Assignment: Continue the description of the CourseLogV2 GPS mapping software from its final sentence.

Page extract:
......

This is CourseLogV2, an EWE application that runs under Windows Mobile 2005, WM 6 using your GPS receiver to tell you where you are, how long and how far you go and where you have been. This version 2 provides a great improvement : it displays your position on a map. You can insert as many maps as your device can handle, provided each one is small enough to be handled in memory. The software uses a concept of calibrated "tiled maps", only a set of tiles is in memory at a time and switching between tiles is automatic.
The software also displays your track on the map and you can set waypoints to check your direction, distance, time to arrival. You can also re-use your track as waypoints and even reverse it so that you can find your way back ;-))
Note : if, by chance, you have been using the version 1 of this software (without map), please switch to V2. I will no longer support version 1 because of too many bugs. Version 2 has all features of version 1.

......

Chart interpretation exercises
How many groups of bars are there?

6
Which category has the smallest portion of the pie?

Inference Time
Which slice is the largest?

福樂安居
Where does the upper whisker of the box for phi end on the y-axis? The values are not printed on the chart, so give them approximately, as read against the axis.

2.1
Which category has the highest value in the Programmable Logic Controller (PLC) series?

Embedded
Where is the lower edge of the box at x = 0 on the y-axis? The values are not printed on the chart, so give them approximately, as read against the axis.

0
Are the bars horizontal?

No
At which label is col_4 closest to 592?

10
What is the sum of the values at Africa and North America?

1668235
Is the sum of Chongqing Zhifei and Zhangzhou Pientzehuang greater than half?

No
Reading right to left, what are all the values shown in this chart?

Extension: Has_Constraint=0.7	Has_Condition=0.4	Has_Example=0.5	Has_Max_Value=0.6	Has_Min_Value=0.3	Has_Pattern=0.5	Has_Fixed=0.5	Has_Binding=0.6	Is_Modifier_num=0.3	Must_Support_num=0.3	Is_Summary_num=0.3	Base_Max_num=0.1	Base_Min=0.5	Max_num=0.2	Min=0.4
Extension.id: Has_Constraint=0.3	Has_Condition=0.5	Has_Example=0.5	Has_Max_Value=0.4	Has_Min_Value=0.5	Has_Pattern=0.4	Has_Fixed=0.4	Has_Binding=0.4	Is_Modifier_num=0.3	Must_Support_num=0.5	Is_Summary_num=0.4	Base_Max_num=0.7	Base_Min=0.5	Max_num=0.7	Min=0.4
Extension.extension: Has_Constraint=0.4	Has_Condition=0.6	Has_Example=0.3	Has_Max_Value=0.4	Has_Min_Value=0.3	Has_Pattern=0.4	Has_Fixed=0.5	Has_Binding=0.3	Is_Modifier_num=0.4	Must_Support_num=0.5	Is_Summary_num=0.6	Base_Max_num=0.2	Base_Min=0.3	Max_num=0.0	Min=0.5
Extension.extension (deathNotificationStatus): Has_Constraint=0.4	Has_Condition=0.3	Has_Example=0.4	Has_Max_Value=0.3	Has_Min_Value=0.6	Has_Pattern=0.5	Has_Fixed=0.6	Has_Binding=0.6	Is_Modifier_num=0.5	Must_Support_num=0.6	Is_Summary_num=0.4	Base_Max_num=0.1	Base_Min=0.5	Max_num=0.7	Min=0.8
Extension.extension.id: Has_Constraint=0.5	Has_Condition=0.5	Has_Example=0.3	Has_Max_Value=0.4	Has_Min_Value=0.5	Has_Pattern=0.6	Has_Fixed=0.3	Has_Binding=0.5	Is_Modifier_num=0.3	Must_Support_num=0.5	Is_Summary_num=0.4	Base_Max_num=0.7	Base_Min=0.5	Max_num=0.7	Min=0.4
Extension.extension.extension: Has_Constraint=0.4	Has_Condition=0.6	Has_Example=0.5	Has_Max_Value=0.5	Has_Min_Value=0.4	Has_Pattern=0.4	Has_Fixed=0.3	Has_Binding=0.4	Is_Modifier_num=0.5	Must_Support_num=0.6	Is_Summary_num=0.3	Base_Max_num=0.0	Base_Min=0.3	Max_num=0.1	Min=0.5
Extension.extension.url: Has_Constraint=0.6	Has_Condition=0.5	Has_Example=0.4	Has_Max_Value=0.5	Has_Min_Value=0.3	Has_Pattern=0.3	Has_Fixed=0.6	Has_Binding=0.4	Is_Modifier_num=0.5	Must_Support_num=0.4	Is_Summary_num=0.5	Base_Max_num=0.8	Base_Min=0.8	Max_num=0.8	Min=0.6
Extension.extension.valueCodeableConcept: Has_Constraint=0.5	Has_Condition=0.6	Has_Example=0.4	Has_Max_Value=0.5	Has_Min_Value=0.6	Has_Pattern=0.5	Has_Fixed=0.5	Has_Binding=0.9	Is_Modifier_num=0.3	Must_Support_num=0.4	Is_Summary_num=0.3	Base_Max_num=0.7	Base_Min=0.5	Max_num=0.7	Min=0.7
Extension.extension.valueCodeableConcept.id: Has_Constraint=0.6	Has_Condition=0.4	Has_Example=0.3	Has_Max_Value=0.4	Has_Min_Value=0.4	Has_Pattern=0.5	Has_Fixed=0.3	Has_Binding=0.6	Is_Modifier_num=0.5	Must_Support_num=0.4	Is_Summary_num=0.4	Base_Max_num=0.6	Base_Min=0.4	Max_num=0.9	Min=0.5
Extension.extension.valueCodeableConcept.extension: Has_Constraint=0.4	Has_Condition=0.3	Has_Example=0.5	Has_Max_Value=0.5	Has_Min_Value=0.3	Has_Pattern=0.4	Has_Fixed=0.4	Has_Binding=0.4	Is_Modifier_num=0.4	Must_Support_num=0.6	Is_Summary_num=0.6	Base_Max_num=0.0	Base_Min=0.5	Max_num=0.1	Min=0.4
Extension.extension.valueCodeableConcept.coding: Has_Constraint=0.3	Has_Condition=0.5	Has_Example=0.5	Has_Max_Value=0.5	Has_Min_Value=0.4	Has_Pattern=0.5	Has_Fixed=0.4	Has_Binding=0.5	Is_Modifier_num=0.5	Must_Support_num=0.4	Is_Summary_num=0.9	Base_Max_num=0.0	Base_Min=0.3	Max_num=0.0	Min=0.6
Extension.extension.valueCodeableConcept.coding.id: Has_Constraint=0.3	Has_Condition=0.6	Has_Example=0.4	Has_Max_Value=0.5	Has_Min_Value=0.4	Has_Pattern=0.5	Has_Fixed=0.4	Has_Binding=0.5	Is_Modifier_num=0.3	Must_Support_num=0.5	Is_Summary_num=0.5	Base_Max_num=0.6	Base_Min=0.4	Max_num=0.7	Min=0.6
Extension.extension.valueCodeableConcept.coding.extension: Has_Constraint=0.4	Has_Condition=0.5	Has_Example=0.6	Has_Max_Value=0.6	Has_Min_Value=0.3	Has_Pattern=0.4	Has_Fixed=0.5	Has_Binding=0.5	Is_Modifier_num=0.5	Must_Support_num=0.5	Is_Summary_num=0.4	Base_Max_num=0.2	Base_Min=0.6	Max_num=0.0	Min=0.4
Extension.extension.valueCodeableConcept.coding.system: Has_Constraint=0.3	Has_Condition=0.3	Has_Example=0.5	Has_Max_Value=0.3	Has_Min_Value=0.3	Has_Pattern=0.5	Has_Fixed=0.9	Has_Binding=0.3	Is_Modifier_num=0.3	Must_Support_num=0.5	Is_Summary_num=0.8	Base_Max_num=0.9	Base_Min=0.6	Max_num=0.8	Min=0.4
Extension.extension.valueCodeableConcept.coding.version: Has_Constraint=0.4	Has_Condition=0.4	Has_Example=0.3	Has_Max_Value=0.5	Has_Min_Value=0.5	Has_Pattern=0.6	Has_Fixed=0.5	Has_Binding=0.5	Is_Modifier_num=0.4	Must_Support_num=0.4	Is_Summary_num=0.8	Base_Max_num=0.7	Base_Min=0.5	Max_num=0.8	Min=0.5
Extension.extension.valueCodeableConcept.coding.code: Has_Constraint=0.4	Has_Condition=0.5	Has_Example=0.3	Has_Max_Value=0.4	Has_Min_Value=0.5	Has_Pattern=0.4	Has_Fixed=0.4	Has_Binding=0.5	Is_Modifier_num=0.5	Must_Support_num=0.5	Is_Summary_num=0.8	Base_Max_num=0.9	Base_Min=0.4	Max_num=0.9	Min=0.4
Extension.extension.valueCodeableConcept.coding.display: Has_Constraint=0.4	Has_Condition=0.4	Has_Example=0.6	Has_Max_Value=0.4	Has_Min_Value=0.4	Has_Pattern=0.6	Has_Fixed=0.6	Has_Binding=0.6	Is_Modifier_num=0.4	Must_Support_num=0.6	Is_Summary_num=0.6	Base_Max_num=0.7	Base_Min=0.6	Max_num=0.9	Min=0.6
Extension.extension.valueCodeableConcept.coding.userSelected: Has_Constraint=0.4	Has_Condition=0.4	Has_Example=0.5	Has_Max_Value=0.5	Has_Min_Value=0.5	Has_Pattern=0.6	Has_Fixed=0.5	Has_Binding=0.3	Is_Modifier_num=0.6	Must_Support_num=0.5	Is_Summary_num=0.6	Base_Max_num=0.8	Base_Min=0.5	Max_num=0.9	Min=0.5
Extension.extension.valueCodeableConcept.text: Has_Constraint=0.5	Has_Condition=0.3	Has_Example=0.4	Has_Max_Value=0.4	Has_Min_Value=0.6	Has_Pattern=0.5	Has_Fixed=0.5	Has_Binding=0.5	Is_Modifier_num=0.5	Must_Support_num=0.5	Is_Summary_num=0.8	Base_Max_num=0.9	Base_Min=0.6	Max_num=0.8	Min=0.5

......

Response to the task:
First CourseLog is a freeware, open source (see CPL down) programmed in java on a specific virtual machine name "ewe". The virtual machine is freeware too so there is no licence fee required to use CourseLog. You need a GPS receiver connected to your Windows Mobile device. This is usually done using a serial port (COM6: on my QTEK 9100), possibly mapping a Bluetooth connection to a serial port using Windows pocket Bluetooth . If you have a device with a builtin GPS receiver, it should also be mapped to a serial port so that you can access it. CourseLogV2 reads in NMEA sentences to determine your position.
Second, you need a map to display your position on. I personally use several sources such as
http://maps.google.com
http://www.geoportail.fr (french maps)
(if you know about other sources, send me links)
These web sites provides only pictures coded as bitmaps without any associated geographic information. If you want to use that picture to locate yourself, you need to give the software some points to use as references. This is done by providing a small text file with longitude and latitude values, associated to (x,y) positions on the picture. You need only 2 points per picture.